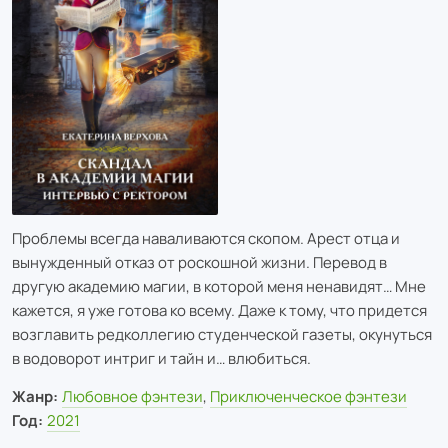
Проблемы всегда наваливаются скопом. Арест отца и
вынужденный отказ от роскошной жизни. Перевод в
другую академию магии, в которой меня ненавидят… Мне
кажется, я уже готова ко всему. Даже к тому, что придется
возглавить редколлегию студенческой газеты, окунуться
в водоворот интриг и тайн и… влюбиться.
Жанр:
Любовное фэнтези
,
Приключенческое фэнтези
Год:
2021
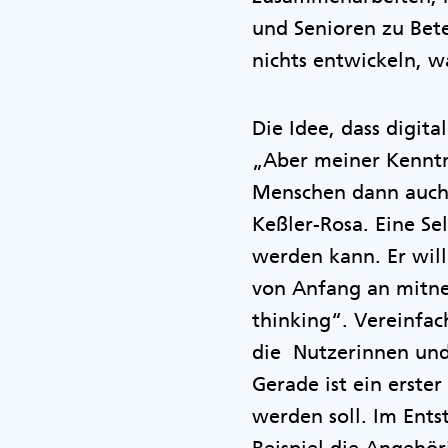
und Senioren zu Bete
nichts entwickeln, w
Die Idee, dass digit
„Aber meiner Kenntni
Menschen dann auch 
Keßler-Rosa. Eine Se
werden kann. Er will
von Anfang an mitne
thinking“. Vereinfac
die Nutzerinnen und
Gerade ist ein erste
werden soll. Im Ent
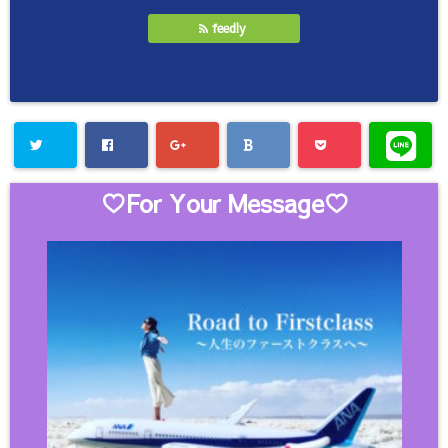
feedly
♡For Your Message♡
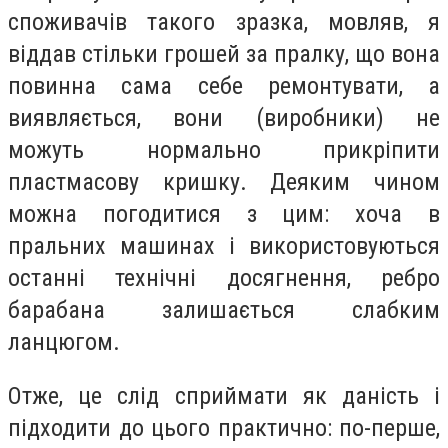
споживачів такого зразка, мовляв, я
віддав стільки грошей за пралку, що вона
повинна сама себе ремонтувати, а
виявляється, вони (виробники) не
можуть нормально прикріпити
пластмасову кришку. Деяким чином
можна погодитися з цим: хоча в
пральних машинах і використовуються
останні технічні досягнення, ребро
барабана залишається слабким
ланцюгом.
Отже, це слід сприймати як даність і
підходити до цього практично: по-перше,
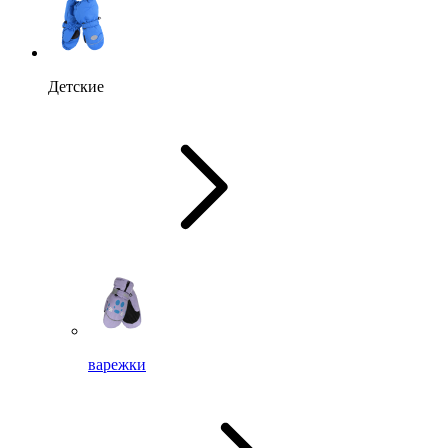
Детские
варежки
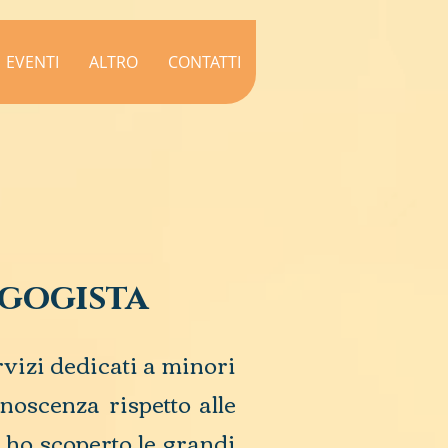
EVENTI
ALTRO
CONTATTI
gogista
vizi dedicati a minori
noscenza rispetto alle
 ho scoperto le grandi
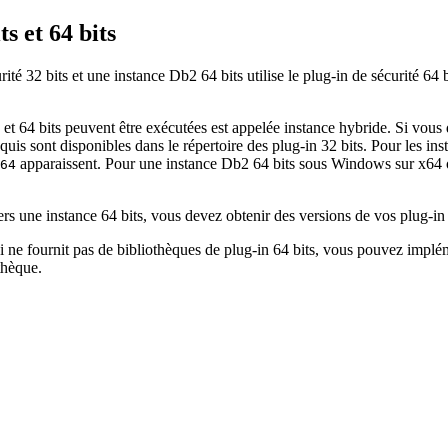
s et 64 bits
urité 32 bits et une instance
Db2
64 bits utilise le plug-in de sécurité 64 
 et 64 bits peuvent être exécutées est appelée instance hybride. Si vou
equis sont disponibles dans le répertoire des plug-in 32 bits. Pour les in
apparaissent. Pour une instance
Db2
64 bits sous Windows sur x64 ou 
64
ers une instance 64 bits, vous devez obtenir des versions de vos plug-in 
i ne fournit pas de bibliothèques de plug-in 64 bits, vous pouvez implé
thèque.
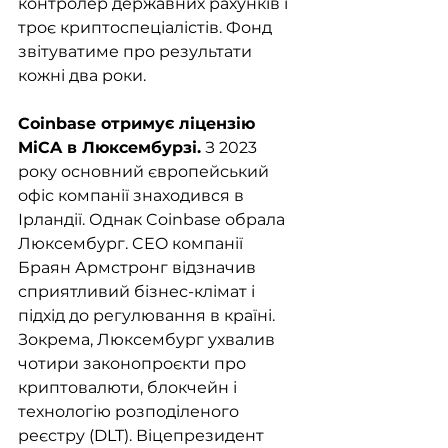
контролер державних рахунків і 
троє криптоспеціалістів. Фонд 
звітуватиме про результати 
кожні два роки.
Coinbase отримує ліцензію 
MiCA в Люксембурзі.
 З 2023 
року основний європейський 
офіс компанії знаходився в 
Ірландії. Однак Coinbase обрала 
Люксембург. CEO компанії 
Браян Армстронг відзначив 
сприятливий бізнес-клімат і 
підхід до регулювання в країні. 
Зокрема, Люксембург ухвалив 
чотири законопроєкти про 
криптовалюти, блокчейн і 
технологію розподіленого 
реєстру (DLT). Віцепрезидент 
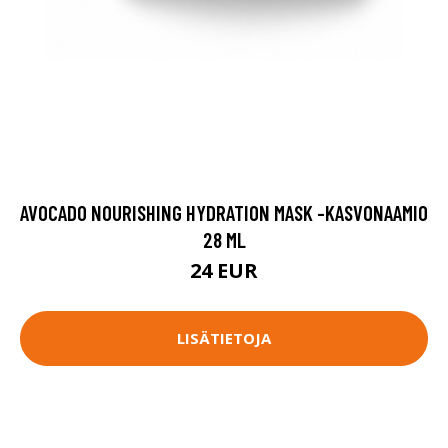
AVOCADO NOURISHING HYDRATION MASK -KASVONAAMIO
28 ML
24 EUR
LISÄTIETOJA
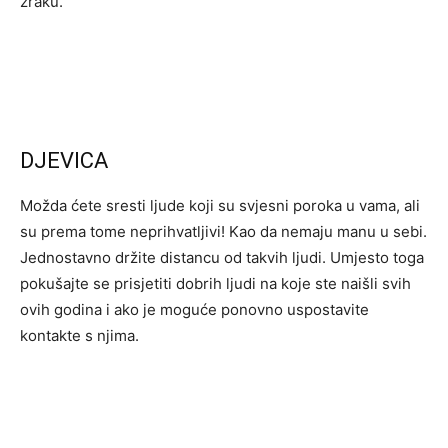
zraku.
DJEVICA
Možda ćete sresti ljude koji su svjesni poroka u vama, ali
su prema tome neprihvatljivi! Kao da nemaju manu u sebi.
Jednostavno držite distancu od takvih ljudi. Umjesto toga
pokušajte se prisjetiti dobrih ljudi na koje ste naišli svih
ovih godina i ako je moguće ponovno uspostavite
kontakte s njima.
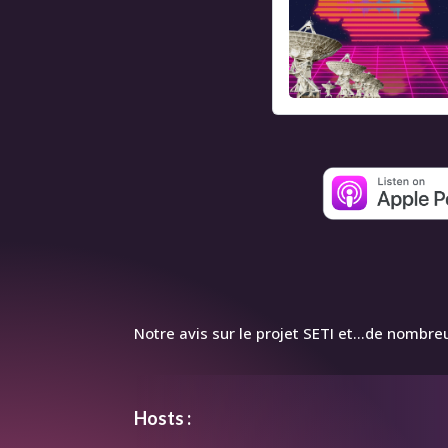
Notre avis sur le projet SETI et…de nombre
Hosts :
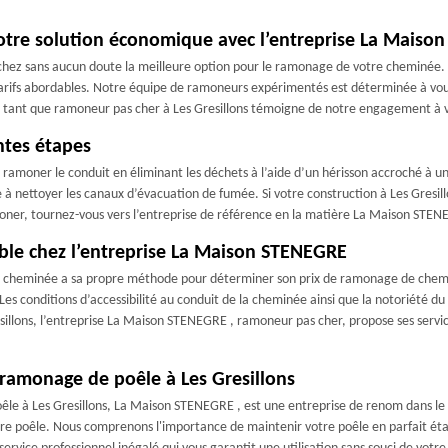
votre solution économique avec l’entreprise La Mais
herchez sans aucun doute la meilleure option pour le ramonage de votre cheminé
rifs abordables. Notre équipe de ramoneurs expérimentés est déterminée à vous o
n tant que ramoneur pas cher à Les Gresillons témoigne de notre engagement à vo
ntes étapes
amoner le conduit en éliminant les déchets à l’aide d’un hérisson accroché à une 
e à nettoyer les canaux d’évacuation de fumée. Si votre construction à Les Gresil
oner, tournez-vous vers l’entreprise de référence en la matière La Maison STEN
le chez l’entreprise La Maison STENEGRE
e cheminée a sa propre méthode pour déterminer son prix de ramonage de che
es conditions d’accessibilité au conduit de la cheminée ainsi que la notoriété 
illons, l’entreprise La Maison STENEGRE , ramoneur pas cher, propose ses servic
amonage de poêle à Les Gresillons
oêle à Les Gresillons, La Maison STENEGRE , est une entreprise de renom dans le
tre poêle. Nous comprenons l'importance de maintenir votre poêle en parfait ét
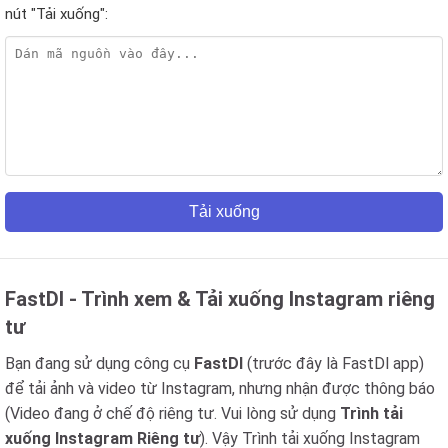
nút "Tải xuống":
Tải xuống
FastDl - Trình xem & Tải xuống Instagram riêng
tư
Bạn đang sử dụng công cụ
FastDl
(trước đây là FastDl app)
để tải ảnh và video từ Instagram, nhưng nhận được thông báo
(Video đang ở chế độ riêng tư. Vui lòng sử dụng
Trình tải
xuống Instagram Riêng tư
). Vậy Trình tải xuống Instagram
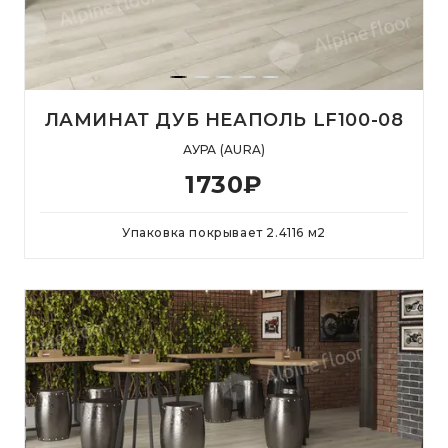
ЛАМИНАТ ДУБ НЕАПОЛЬ LF100-08
АУРА (AURA)
1730
₽
Упаковка покрывает
2.4116
м
2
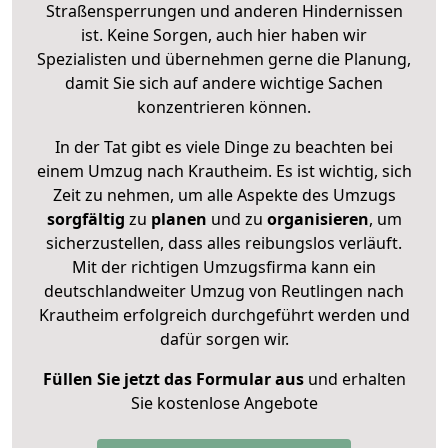
Straßensperrungen und anderen Hindernissen
ist. Keine Sorgen, auch hier haben wir
Spezialisten und übernehmen gerne die Planung,
damit Sie sich auf andere wichtige Sachen
konzentrieren können.
In der Tat gibt es viele Dinge zu beachten bei
einem Umzug nach Krautheim. Es ist wichtig, sich
Zeit zu nehmen, um alle Aspekte des Umzugs
sorgfältig
zu
planen
und zu
organisieren
, um
sicherzustellen, dass alles reibungslos verläuft.
Mit der richtigen Umzugsfirma kann ein
deutschlandweiter Umzug von Reutlingen nach
Krautheim erfolgreich durchgeführt werden und
dafür sorgen wir.
Füllen Sie jetzt das Formular aus
und erhalten
Sie kostenlose Angebote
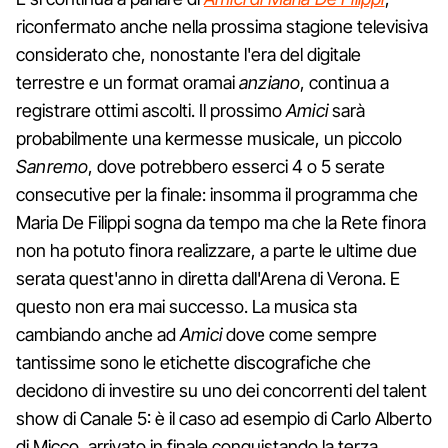
riconfermato anche nella prossima stagione televisiva
considerato che, nonostante l'era del digitale
terrestre e un format oramai
anziano
, continua a
registrare ottimi ascolti. Il prossimo
Amici
sarà
probabilmente una kermesse musicale, un piccolo
Sanremo
, dove potrebbero esserci 4 o 5 serate
consecutive per la finale: insomma il programma che
Maria De Filippi sogna da tempo ma che la Rete finora
non ha potuto finora realizzare, a parte le ultime due
serata quest'anno in diretta dall'Arena di Verona. E
questo non era mai successo. La musica sta
cambiando anche ad
Amici
dove come sempre
tantissime sono le etichette discografiche che
decidono di investire su uno dei concorrenti del talent
show di Canale 5: è il caso ad esempio di Carlo Alberto
di Micco, arrivato in finale conquistando la terza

########

▸ **WHAT YOU SHOULD DO**: Return the material exactly as it reads, though without the pictures it holds.

▸ **EXPECTED ANSWER**:
Проблемы всегда наваливаются скопом. Арест отца и
вынужденный отказ от роскошной жизни. Перевод в
другую академию магии, в которой меня ненавидят… Мне
кажется, я уже готова ко всему. Даже к тому, что придется
возглавить редколлегию студенческой газеты, окунуться
в водоворот интриг и тайн и… влюбиться.
Жанр:
Любовное фэнтези
,
Приключенческое фэнтези
Год:
2021
und Senioren zu Bete
nichts entwickeln, w
Die Idee, dass digit
„Aber meiner Kenntni
Menschen dann auch 
Keßler-Rosa. Eine Se
werden kann. Er will
von Anfang an mitne
thinking“. Vereinfac
die Nutzerinnen und
Gerade ist ein erste
werden soll. Im Ent
feedly
♡For Your Message♡
споживачів такого зразка, мовляв, я
віддав стільки грошей за пралку, що вона
повинна сама себе ремонтувати, а
виявляється, вони (виробники) не
можуть нормально прикріпити
пластмасову кришку. Деяким чином
можна погодитися з цим: хоча в
пральних машинах і використовуються
останні технічні досягнення, ребро
барабана залишається слабким
ланцюгом.
Отже, це слід сприймати як даність і
підходити до цього практично: по-перше,
Детские
варежки
EVENTI
ALTRO
CONTATTI
gogista
vizi dedicati a minori
noscenza rispetto alle
 ho scoperto le grandi
s et 64 bits
urité 32 bits et une instance
Db2
64 bits utilise le plug-in de sécurité 64 
 et 64 bits peuvent être exécutées est appelée instance hybride. Si vou
equis sont disponibles dans le répertoire des plug-in 32 bits. Pour les in
apparaissent. Pour une instance
Db2
64 bits sous Windows sur x64 ou 
64
ers une instance 64 bits, vous devez obtenir des versions de vos plug-in 
i ne fournit pas de bibliothèques de plug-in 64 bits, vous pouvez implé
thèque.
контролер державних рахунків і 
троє криптоспеціалістів. Фонд 
звітуватиме про результати 
кожні два роки.
Coinbase отримує ліцензію 
MiCA в Люксембурзі.
 З 2023 
року основний європейський 
офіс компанії знаходився в 
Ірландії. Однак Coinbase обрала 
Люксембург. CEO компанії 
Браян Армстронг відзначив 
сприятливий бізнес-клімат і 
підхід до регулювання в країні. 
Зокрема, Люксембург ухвалив 
чотири законопроєкти про 
криптовалюти, блокчейн і 
технологію розподіленого 
реєстру (DLT). Віцепрезидент 
AVOCADO NOURISHING HYDRATION MASK -KASVONAAMIO
28 ML
24 EUR
LISÄTIETOJA
zraku.
DJEVICA
Možda ćete sresti ljude koji su svjesni poroka u vama, ali
su prema tome neprihvatljivi! Kao da nemaju manu u sebi.
Jednostavno držite distancu od takvih ljudi. Umjesto toga
pokušajte se prisjetiti dobrih ljudi na koje ste naišli svih
ovih godina i ako je moguće ponovno uspostavite
kontakte s njima.
Notre avis sur le projet SETI et…de nombre
Hosts :
votre solution économique avec l’entreprise La Mais
herchez sans aucun doute la meilleure option pour le ramonage de votre cheminé
rifs abordables. Notre équipe de ramoneurs expérimentés est déterminée à vous o
n tant que ramoneur pas cher à Les Gresillons témoigne de notre engagement à vo
ntes étapes
amoner le conduit en éliminant les déchets à l’aide d’un hérisson accroché à une 
e à nettoyer les canaux d’évacuation de fumée. Si votre construction à Les Gresil
oner, tournez-vous vers l’entreprise de référence en la matière La Maison STEN
le chez l’entreprise La Maison STENEGRE
e cheminée a sa propre méthode pour déterminer son prix de ramonage de che
es conditions d’accessibilité au conduit de la cheminée ainsi que la notoriété 
illons, l’entreprise La Maison STENEGRE , ramoneur pas cher, propose ses servic
amonage de poêle à Les Gresillons
oêle à Les Gresillons, La Maison STENEGRE , est une entreprise de renom dans le
tre poêle. Nous comprenons l'importance de maintenir votre poêle en parfait ét
nút "Tải xuống":
Tải xuống
FastDl - Trình xem & Tải xuống Instagram riêng
tư
Bạn đang sử dụng công cụ
FastDl
(trước đây là FastDl app)
để tải ảnh và video từ Instagram, nhưng nhận được thông báo
(Video đang ở chế độ riêng tư. Vui lòng sử dụng
Trình tải
xuống Instagram Riêng tư
). Vậy Trình tải xuống Instagram
ЛАМИНАТ ДУБ НЕАПОЛЬ LF100-08
АУРА (AURA)
1730
₽
Упаковка покрывает
2.4116
м
2
Straßensperrungen und anderen Hindernissen
ist. Keine Sorgen, auch hier haben wir
Spezialisten und übernehmen gerne die Planung,
damit Sie sich auf andere wichtige Sachen
konzentrieren können.
In der Tat gibt es viele Dinge zu beachten bei
einem Umzug nach Krautheim. Es ist wichtig, sich
Zeit zu nehmen, um alle Aspekte des Umzugs
sorgfältig
zu
planen
und zu
organisieren
, um
sicherzustellen, dass alles reibungslos verläuft.
Mit der richtigen Umzugsfirma kann ein
deutschlandweiter Umzug von Reutlingen nach
Krautheim erfolgreich durchgeführt werden und
dafür sorgen wir.
Füllen Sie jetzt das Formular aus
und erhalten
Sie kostenlose Angebote
riconfermato anche nella prossima stagione televisiva
considerato che, nonostante l'era del digitale
terrestre e un format oramai
anziano
, continua a
registrare ottimi ascolti. Il prossimo
Amici
sarà
probabilmente una kermesse musicale, un piccolo
Sanremo
, dove potrebbero esserci 4 o 5 serate
consecutive per la finale: insomma il programma che
Maria De Filippi sogna da tempo ma che la Rete finora
non ha potuto finora realizzare, a parte le ultime due
serata quest'anno in diretta dall'Arena di Verona. E
questo non era mai successo. La musica sta
cambiando anche ad
Amici
dove come sempre
tantissime sono le etichette discografiche che
decidono di investire su uno dei concorrenti del talent
show di Canale 5: è il caso ad esempio di Carlo Alberto
di Micco, arrivato in finale conquistando la terza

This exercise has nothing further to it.